> Text section:
As a senior honors student at Weston Ranch High School in Stockton, Calif., last spring, Lakea Youngblood gained admission to the University of California, Berkeley, and the University of California, Los Angeles, California’s two most sought-after public universities. While both schools offered the northern California native similar financial aid packages, UC Berkeley proved highly enticing to Youngblood given the school’s sterling academic reputation and its close proximity to her family home.

Nonetheless, UCLA readily won over Youngblood because of her interest in studying broadcast journalism in the media-saturated environment of Los Angeles and an effective outreach effort mounted by Black UCLA graduates, current students and others concerned about declining Black student enrollment. In addition to Youngblood’s financial aid package offered by UCLA, a foundation representing UCLA’s Black alumni and other supporters of the Black student outreach offered her a first-year $1,000 scholarship. The privately funded scholarship and the discussions she had with Black alumni sent a compelling message.

> Input data:

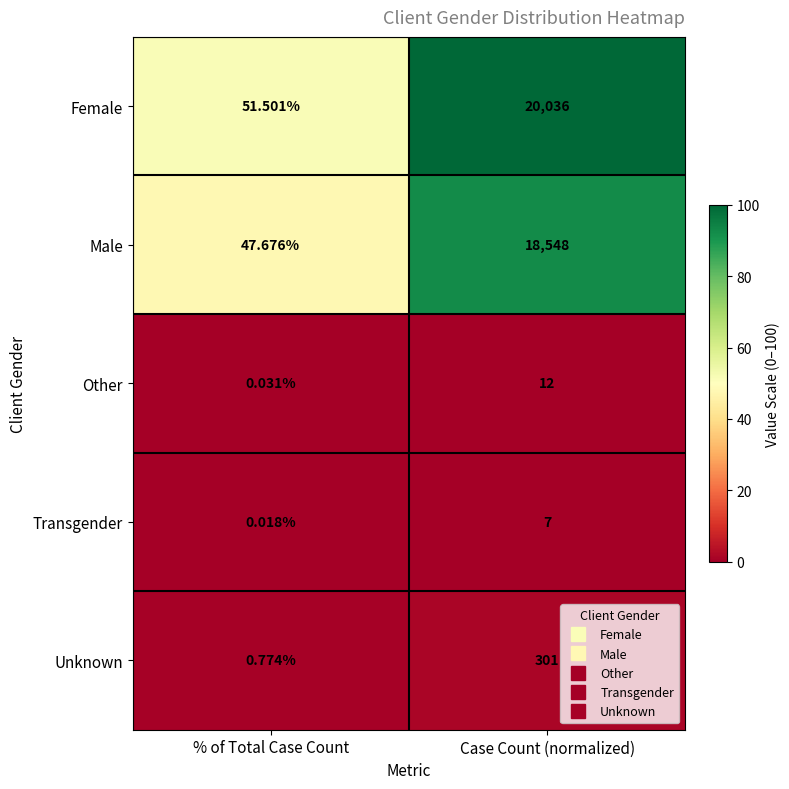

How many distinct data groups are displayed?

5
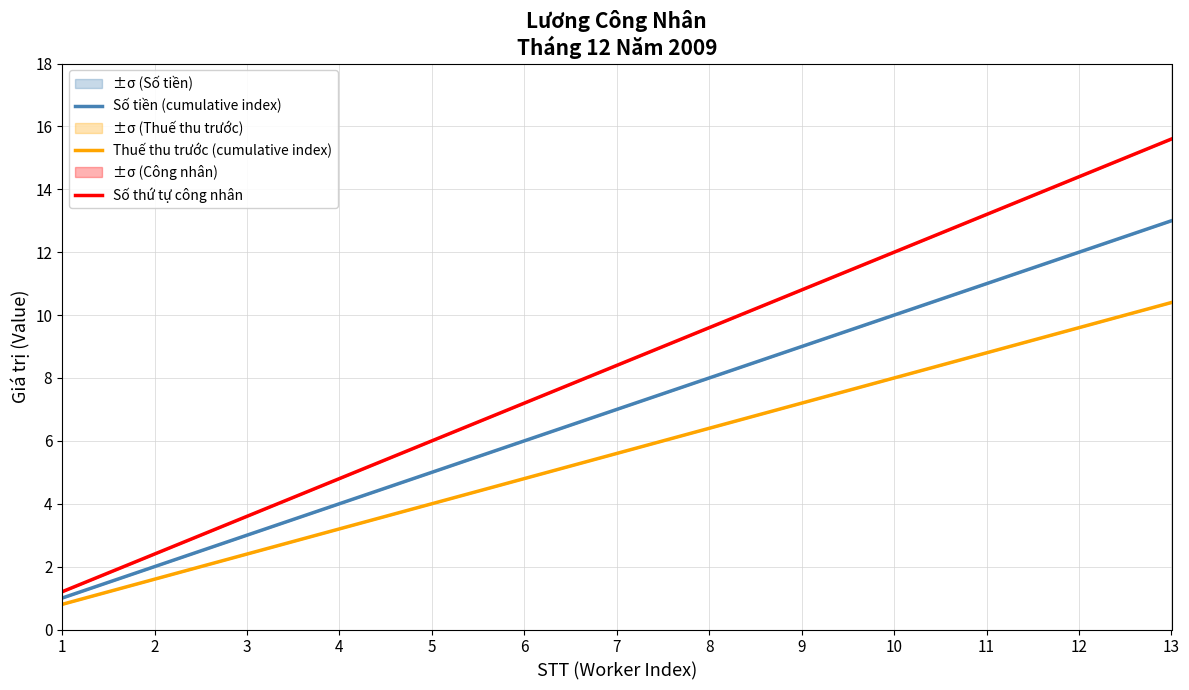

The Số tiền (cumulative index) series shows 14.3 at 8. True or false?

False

> Problems to work on:
[a] In the text about Lakea Youngblood's college decision, what field did she want to study in Los Angeles?
[b] Extend the text on Lakea Youngblood's choice between UC Berkeley and UCLA, starting after its final sentence.

> Your written answers:
[a] Broadcast journalism.

[b]
“I felt the UCLA outreach was tremendous. It really made me feel good about my decision to enroll there,” Youngblood says.

The outreach to Black students such as Youngblood became part of a larger story after Black freshman student enrollment at UCLA this fall saw a dramatic reversal after several years of decline. Blacks enrolling as freshmen this fall numbered 203 out of 4,564, or about 4.5 percent. In the fall of 2006, just 100 Blacks enrolled in a freshman class of 4,809, or roughly 2.1 percent.

UCLA alumni, students, community leaders and numerous individuals in Southern California believed that Black freshman enrollment in 2006 had reached a crisis point. Attributing the enrollment decline largely to the impact of Proposition 209, a voter-approved 1996 law that banned public institutions from considering race, ethnicity and gender in academic admissions, a wide range of groups and individuals banded together to address the admissions and enrollment of Black students at UCLA.

The force of their efforts, in coordination with those of UCLA and University of California system officials, resulted in the adoption of a new admissions process emphasizing holistic assessments of applicants. The efforts also launched a privately organized and funded affirmative action outreach campaign targeted towards Black students.

“I think (the response by the community) was extremely significant above and beyond the crisis of Black student enrollment. The number of organizations that came together may have been unprecedented,” says Dr. Richard Yarborough, an associate professor of English and African-American studies at UCLA.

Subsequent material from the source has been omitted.